EXERCISE INSTRUCTIONS:
A – In the setup guide, copy word for word the passage starting with "Create a billing" and going on through "must be True.".
B – According to the setup guide, what key name must be set when using Authentication type API Key for the speech APIs?

GIVEN TEXT:
--- Start ---
Additional Firewall Rules

iptables -A INPUT -i lo -j ACCEPT
iptables -A INPUT -m state --state ESTABLISHED,RELATED -j ACCEPT
iptables -A INPUT -p icmp --icmp-type echo-request -j ACCEPT
iptables -P INPUT DROP
iptables -P FORWARD DROP
iptables -P OUTPUT ACCEPT

Setup Azure Speech Service

Create a Microsoft Azure Account.
Create an Azure Speech resource.
Create a billing account to use with the speech resource.
Note the Subscription Key, Region, and API Endpoint for this resource.
For the following APIs, use Authentication type API Key, with the Key name set to Ocp-Apim-Subscription-Key , Value set to the Subscription Key above, and the key added to the request headers.

Obtain a list of models with the endpoint using the following API:
- GET <endpoint>/speechtotext/v3.2/models/base
Choose a model with properties.deprecationDates.transcriptionDateTime having a date not yet reached.
The language code for each model is specified in locale field.
The properties.features.supportsTranscriptions field must be True.

Example API response (shortened for brevity):

CODE

{
  "self": "<endpoint>/speechtotext/v3.2/models/base/model-id",
  "properties": {
    "deprecationDates": {
      "adaptationDateTime": "2025-01-15T00:00:00Z",
      "transcriptionDateTime": "2026-01-15T00:00:00Z"
    },
    "features": {
      "supportsTranscriptions": true,
      "supportsEndpoints": true,
      "supportsTranscriptionsOnSpeechContainers": false,
      "supportsAdaptationsWith": [
        "Language",
        "Acoustic",
        "AudioFiles",
        "Pronunciation",
        "OutputFormatting"
      ],
      "supportedOutputFormats": [
        "Display",
        "Lexical"
      ]
    },
  },
  "lastActionDateTime": "2024-01-18T15:05:45Z",
  "createdDateTime": "2024-01-18T15:04:17Z",
  "locale": "en-US",
  "description": "en-US base model"
--- End ---
DATA PROVIDED:
--- Start ---
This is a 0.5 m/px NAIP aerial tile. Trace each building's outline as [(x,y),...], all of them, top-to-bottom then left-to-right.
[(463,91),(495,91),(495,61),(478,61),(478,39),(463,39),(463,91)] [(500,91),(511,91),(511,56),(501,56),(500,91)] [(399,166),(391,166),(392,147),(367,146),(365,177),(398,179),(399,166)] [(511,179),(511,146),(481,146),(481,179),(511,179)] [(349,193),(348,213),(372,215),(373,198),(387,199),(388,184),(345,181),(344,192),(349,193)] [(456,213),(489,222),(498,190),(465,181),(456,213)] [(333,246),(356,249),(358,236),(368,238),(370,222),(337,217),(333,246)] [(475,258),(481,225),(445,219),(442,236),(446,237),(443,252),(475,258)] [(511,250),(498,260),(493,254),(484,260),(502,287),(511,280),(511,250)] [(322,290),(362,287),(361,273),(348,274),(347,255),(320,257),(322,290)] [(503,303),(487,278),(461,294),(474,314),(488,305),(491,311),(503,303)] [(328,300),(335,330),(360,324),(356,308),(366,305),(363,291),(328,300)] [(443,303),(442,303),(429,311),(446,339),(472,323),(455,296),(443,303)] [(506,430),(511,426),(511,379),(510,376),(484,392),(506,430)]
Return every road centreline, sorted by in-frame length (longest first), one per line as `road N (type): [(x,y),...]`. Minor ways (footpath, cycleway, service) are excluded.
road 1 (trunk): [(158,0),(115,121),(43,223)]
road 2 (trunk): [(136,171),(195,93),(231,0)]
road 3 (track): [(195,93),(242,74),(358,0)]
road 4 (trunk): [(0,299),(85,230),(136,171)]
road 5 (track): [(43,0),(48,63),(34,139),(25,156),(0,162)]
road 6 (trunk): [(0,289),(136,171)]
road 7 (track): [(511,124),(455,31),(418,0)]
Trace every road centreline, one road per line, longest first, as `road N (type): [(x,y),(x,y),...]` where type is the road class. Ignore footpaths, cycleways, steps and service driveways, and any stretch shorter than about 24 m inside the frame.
--- End ---
LIST OF SOLUTIONS:
A –
Create a billing account to use with the speech resource.
Note the Subscription Key, Region, and API Endpoint for this resource.
For the following APIs, use Authentication type API Key, with the Key name set to Ocp-Apim-Subscription-Key , Value set to the Subscription Key above, and the key added to the request headers.

Obtain a list of models with the endpoint using the following API:
- GET <endpoint>/speechtotext/v3.2/models/base
Choose a model with properties.deprecationDates.transcriptionDateTime having a date not yet reached.
The language code for each model is specified in locale field.
The properties.features.supportsTranscriptions field must be True.

B – Ocp-Apim-Subscription-Key